New Super Mario Bros. 2
The oddly named New Super Mario Bros. 2 is actually the third installment in the series. What’s more, the game makes no reference to either the Japanese or American versions of Super Mario Bros. 2. It would have been more aptly titled New Super Mario Bros. 3 (Plus Some Random Bits From Super Mario World & Super Mario World 2: Yoshi’s Island). A lengthy title, I know, but at least it would have summarized how all-over-the place this game is. It’s particularly disappointing after the finely tuned Super Mario 3D Land, which not only beat NSMB2 to the punch with Tanuki nostalgia, but actually made sense of the reference by having a “3” in its title.
Compared to Super Mario 3D Land, New Super Mario Bros. 2 is like the Mario equivalent of Sonic Generations (3DS) – it does a fantastic job of accurately replicating the solid 2D controls with 3D assets, but the levels just aren’t that fun. Not that the levels are bad, mind you. But they seem like B-sides compared to Super Mario 3D Land‘s album tracks. They come across like uninspired leftovers. The only times the level design made me smile were a few particularly clever hidden mid-point exits in a couple levels.

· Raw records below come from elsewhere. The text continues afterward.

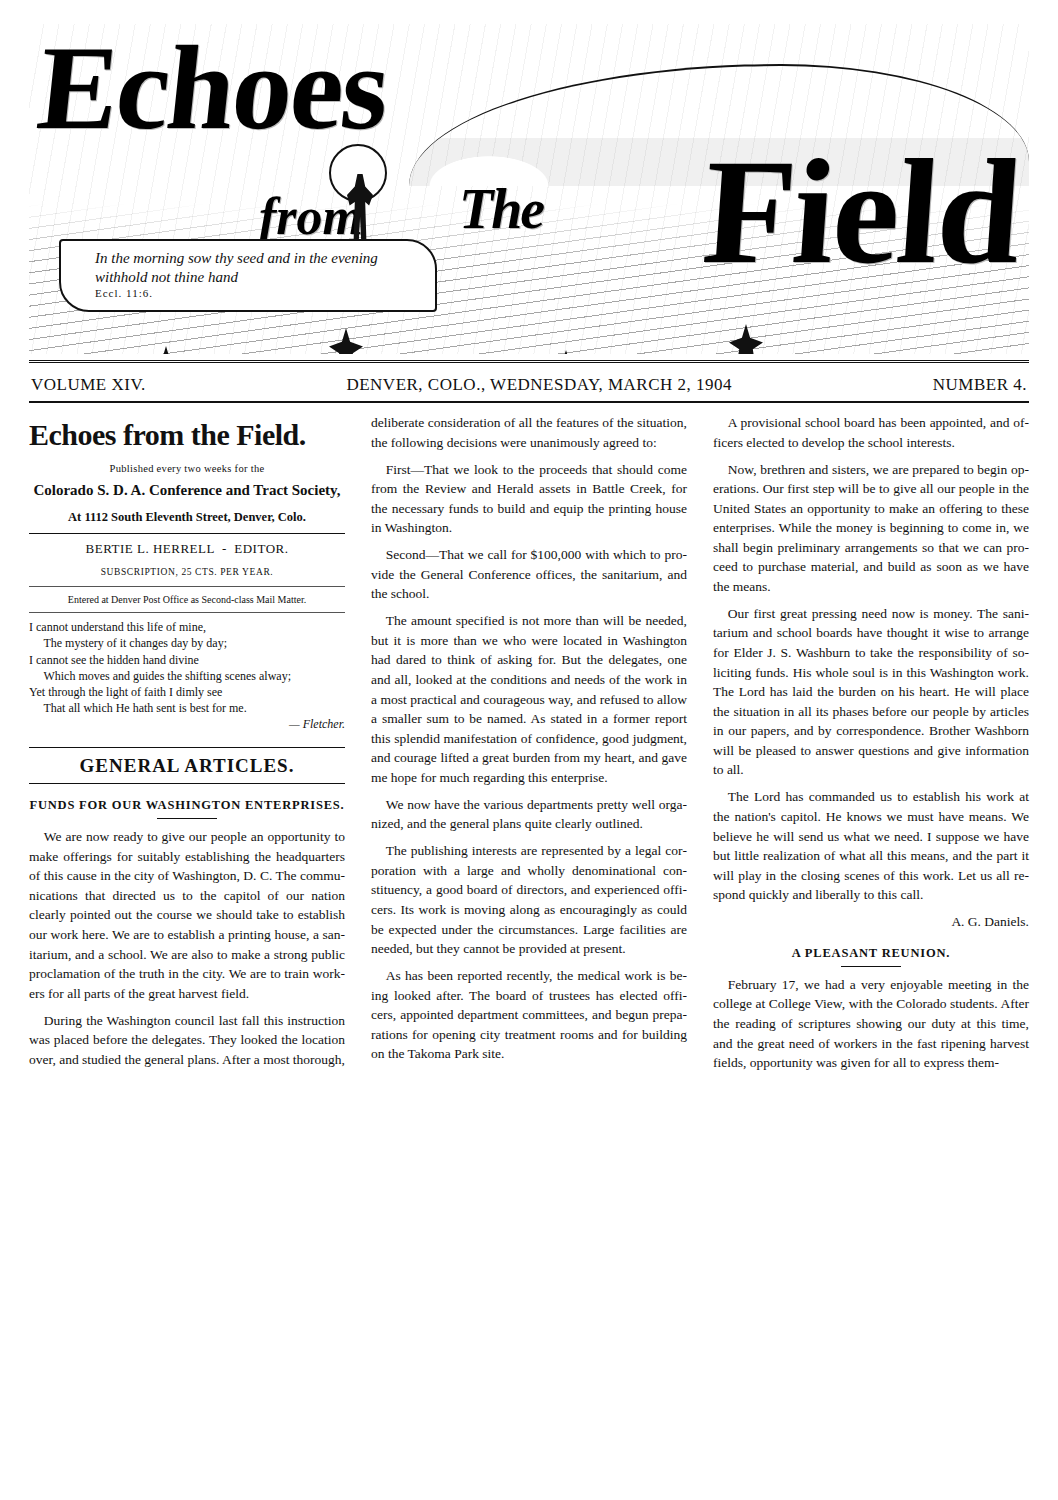Echoes
from
The
Field
In the morning sow thy seed and in the evening withhold not thine hand Eccl. 11:6.
VOLUME XIV.
DENVER, COLO., WEDNESDAY, MARCH 2, 1904
NUMBER 4.
Echoes from the Field.
Published every two weeks for the
Colorado S. D. A. Conference and Tract Society,
At 1112 South Eleventh Street, Denver, Colo.
BERTIE L. HERRELL - EDITOR.
SUBSCRIPTION, 25 CTS. PER YEAR.
Entered at Denver Post Office as Second-class Mail Matter.
I cannot understand this life of mine,
The mystery of it changes day by day;
I cannot see the hidden hand divine
Which moves and guides the shifting scenes alway;
Yet through the light of faith I dimly see
That all which He hath sent is best for me.
— Fletcher.
GENERAL ARTICLES.
Funds for Our Washington Enterprises.
We are now ready to give our people an opportunity to make offerings for suitably establishing the headquarters of this cause in the city of Washington, D. C. The communications that directed us to the capitol of our nation clearly pointed out the course we should take to establish our work here. We are to establish a printing house, a sanitarium, and a school. We are also to make a strong public proclamation of the truth in the city. We are to train workers for all parts of the great harvest field.
During the Washington council last fall this instruction was placed before the delegates. They looked the location over, and studied the general plans. After a most thorough, deliberate consideration of all the features of the situation, the following decisions were unanimously agreed to:
First—That we look to the proceeds that should come from the Review and Herald assets in Battle Creek, for the necessary funds to build and equip the printing house in Washington.
Second—That we call for $100,000 with which to provide the General Conference offices, the sanitarium, and the school.
The amount specified is not more than will be needed, but it is more than we who were located in Washington had dared to think of asking for. But the delegates, one and all, looked at the conditions and needs of the work in a most practical and courageous way, and refused to allow a smaller sum to be named. As stated in a former report this splendid manifestation of confidence, good judgment, and courage lifted a great burden from my heart, and gave me hope for much regarding this enterprise.
We now have the various departments pretty well organized, and the general plans quite clearly outlined.
The publishing interests are represented by a legal corporation with a large and wholly denominational constituency, a good board of directors, and experienced officers. Its work is moving along as encouragingly as could be expected under the circumstances. Large facilities are needed, but they cannot be provided at present.
As has been reported recently, the medical work is being looked after. The board of trustees has elected officers, appointed department committees, and begun preparations for opening city treatment rooms and for building on the Takoma Park site.
A provisional school board has been appointed, and officers elected to develop the school interests.
Now, brethren and sisters, we are prepared to begin operations. Our first step will be to give all our people in the United States an opportunity to make an offering to these enterprises. While the money is beginning to come in, we shall begin preliminary arrangements so that we can proceed to purchase material, and build as soon as we have the means.
Our first great pressing need now is money. The sanitarium and school boards have thought it wise to arrange for Elder J. S. Washburn to take the responsibility of soliciting funds. His whole soul is in this Washington work. The Lord has laid the burden on his heart. He will place the situation in all its phases before our people by articles in our papers, and by correspondence. Brother Washborn will be pleased to answer questions and give information to all.
The Lord has commanded us to establish his work at the nation's capitol. He knows we must have means. We believe he will send us what we need. I suppose we have but little realization of what all this means, and the part it will play in the closing scenes of this work. Let us all respond quickly and liberally to this call.
A. G. Daniels.
A Pleasant Reunion.
February 17, we had a very enjoyable meeting in the college at College View, with the Colorado students. After the reading of scriptures showing our duty at this time, and the great need of workers in the fast ripening harvest fields, opportunity was given for all to express them-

But how’s the glasses-free 3D, you ask? The 3D is pointless. Not only is there almost no depth to the game anyways, but I ended up turning the 3D off entirely when I realized that it was also blurring the otherwise nice-looking backgrounds.
Possibly the game’s most spectacular feat is that it manages to make coins feel meaningless in a Mario game. Traditionally, the point of collecting coins was to earn extra lives. But even if you’re not thinking about extra lives, when coins are spread out enough, they seem too tempting not to collect, just to hear the little jingly sound. But New Super Mario Bros. 2 fills the game with so many coins that they no longer even seem tempting. It’s a problem that could have been fixed as easily as having your coin total unlock things incrementally, like they already did in Mario Kart 7. Instead, the only thing you unlock with coins is a new title screen, after collecting a million of them. Why not just offer me a slap in the face?
A side effect of the large number of coins is that you gain extra lives faster, making even 1-Up mushrooms seem meaningless. Never have I felt so disappointed to get a green mushroom as when timing a randomized power-up box wrong. I stopped bothering with the red coin challenges once I realized that all it was going to give me was a worthless green mushroom.
Coin collecting, 1-Ups…what else is there that the game could possibly screw up? How about co-op? Despite both players each having their own screen, co-op still gives camera dominance to Player 1. I’ve been increasingly frustrated with Nintendo’s refusal to adopt dynamic split-screen (where the screen only splits when characters are too far apart), which would’ve improved Donkey Kong Country Returns‘s co-op gameplay a great deal. But giving camera dominance to one player when both players have their own screens. I can’t figure out how to convey in words the complete absurdity of this decision.
So instead let’s talk about the final boss battle. You know how the original Super Mario Bros. boss battles mostly involved just dodging, without any attacking? Some might consider the boss battles in later games to be superior, but apparently the designer of this battle loved that concept so much, they thought: “what if we did that, but on a larger scale, with more things to dodge, and have it last ten times longer?” The final boss battle is the longest three minutes I’ve ever experienced in any Mario game.
Perhaps what makes New Super Mario Bros. 2 most disappointing is that it’s so uncharacteristically average. We expect better from major Mario releases. It certainly doesn’t help that the game seems so redundant, using the Tanuki tails so soon after Super Mario 3D Land in a game series that already seems too formulaic. Maybe if they’d used the opportunity to further explore the ideas in Super Mario Bros. 2 (Super Mario Bros. USA in Japan), a world that has been undeservedly ignored by Nintendo for so long that perhaps revisiting it now would seem fresh and new.